We recognise that there is a diversity of opinion on this subject, and any vote, referendum or other means of decision making will leave a significant number of people unhappy. The approach to this by those providing care must, however, be the one that ensures clear boundaries for us and those who seek our help at an extremely vulnerable time.

We will be caring for a percentage of people who are mistrustful of healthcare for many reasons, and some of those are based on serious and damaging past experience. In particular those with physical, intellectual and mental health issues may have been made to feel that their lives are worth less than those of ‘normal’ people. They, and their families and carers, may have had to fight to get appropriate care with the very real fear of neglect or withdrawal of treatments based on negative quality of life assessments made by healthcare professionals. Introducing the concept of good palliative care in these circumstances requires re-establishing trust, specifically including that we will not provide euthanasia by stealth.
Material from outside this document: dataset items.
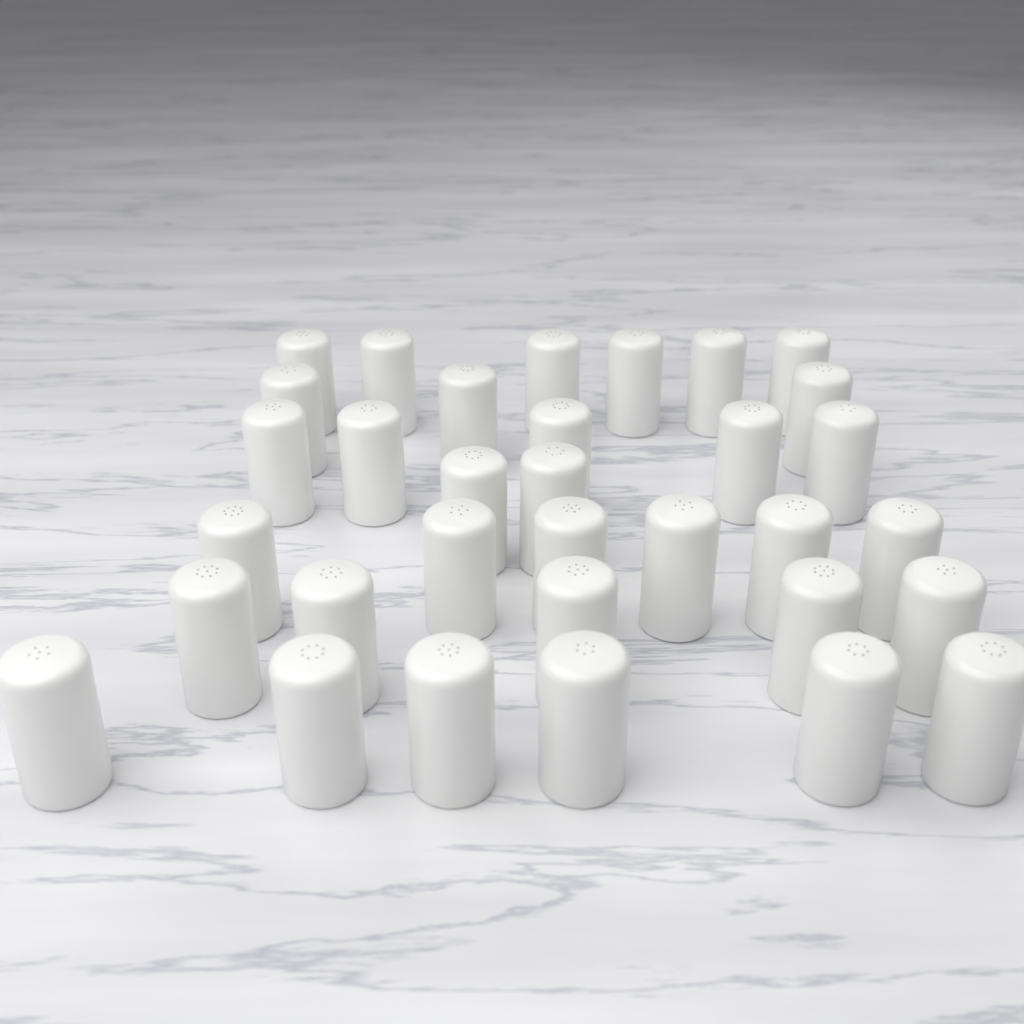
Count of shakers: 33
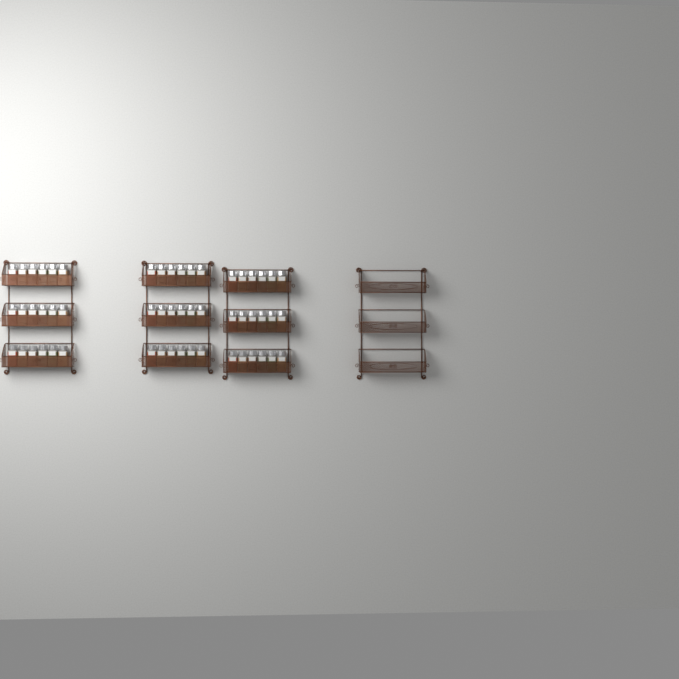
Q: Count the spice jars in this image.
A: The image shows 54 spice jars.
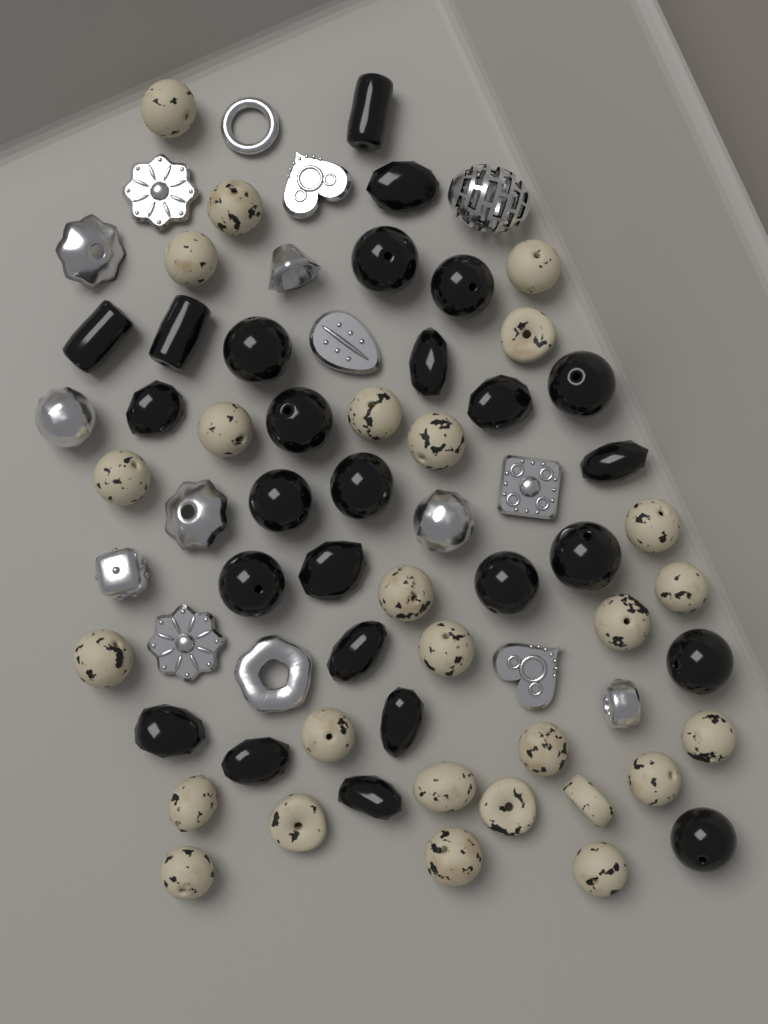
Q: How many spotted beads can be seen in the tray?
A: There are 27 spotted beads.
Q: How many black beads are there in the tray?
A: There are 26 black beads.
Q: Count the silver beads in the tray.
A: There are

Even those with trust in us may hesitate to commit their end of life care to us if they know we also are prepared to euthanise upon request. For some, that may be interpreted as a cavalier attitude towards the boundary between life and death, and will leave them anxious that their care will be compromised by these attitudes either overtly or subconsciously.

In order to maintain trust, therefore, the board states that we will have no involvement in voluntary assisted dying (VAD). If VAD becomes legal in Tasmania we will not employ doctors who participate in this.

We do respect the individual’s right to choose, and if anyone under our care requests VAD they will be referred to a practitioner who can discuss it with them. We will not obstruct anyone seeking VAD unless we have serious concerns around competency, coercion or legal matters, in which case we will raise concerns via the appropriate mechanism.